Journals Proceedings

Abstract

Nanofluids, in which nano-sized particles (typically less than 100 nanometers) suspended in liquids, have emerged as a potential candidate for the design of heat transfer fluids. The main goal of nanofluids is to achieve the highest possible thermal properties at the smallest possible concentrations by uniform dispersion and stable suspension of nanoparticles in host fluids.This paper also includes diverse applications of nanofluids. Along with the cooling applications, there are tribological and medical applications for nanofluids.

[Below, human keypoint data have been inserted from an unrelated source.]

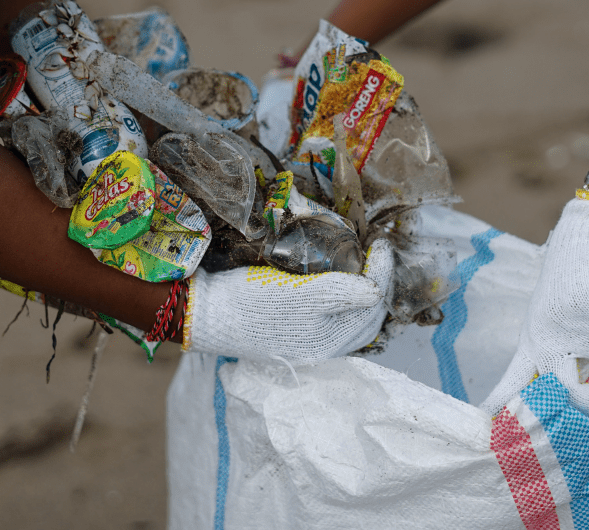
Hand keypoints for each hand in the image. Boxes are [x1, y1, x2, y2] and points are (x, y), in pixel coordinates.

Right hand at [184, 239, 394, 361]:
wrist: (205, 314)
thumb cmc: (250, 303)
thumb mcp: (298, 294)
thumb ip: (340, 293)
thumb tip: (377, 290)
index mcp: (330, 342)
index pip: (373, 304)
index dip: (382, 271)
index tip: (381, 242)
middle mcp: (325, 346)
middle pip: (368, 314)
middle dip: (378, 281)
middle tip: (376, 250)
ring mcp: (310, 340)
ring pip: (352, 316)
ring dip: (363, 289)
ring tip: (362, 262)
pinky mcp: (295, 330)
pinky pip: (333, 315)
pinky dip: (343, 296)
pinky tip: (339, 279)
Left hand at [480, 194, 588, 417]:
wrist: (586, 236)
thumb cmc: (574, 281)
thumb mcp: (557, 319)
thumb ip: (565, 351)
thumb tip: (582, 389)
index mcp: (534, 339)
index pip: (515, 378)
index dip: (504, 402)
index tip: (487, 421)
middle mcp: (547, 336)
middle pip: (567, 389)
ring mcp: (570, 324)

Nanofluids could be utilized for a wide variety of applications in day today life. The problem of laminar fluid flow which results from an inclined stretching flat surface in nanofluid has been investigated numerically in this paper. The model used here for the considers the effects of Brownian motion and thermophoresis. A similarity solution is presented which depends on the Prandtl number Pr, Lewis number Le, Brownian number Nb and thermophoresis number Nt. The coupled partial differential equations governing the flow are transformed into nonlinear boundary layer equations, which are then solved using the Nachtsheim-Swigert Shooting iteration technique along with the fourth order Runga Kutta method. The variation of the Nusselt and Sherwood numbers with Nb ,Nt ,Pr ,Le,Gr and Gc for various values of angle of inclinations α is presented in graphical forms.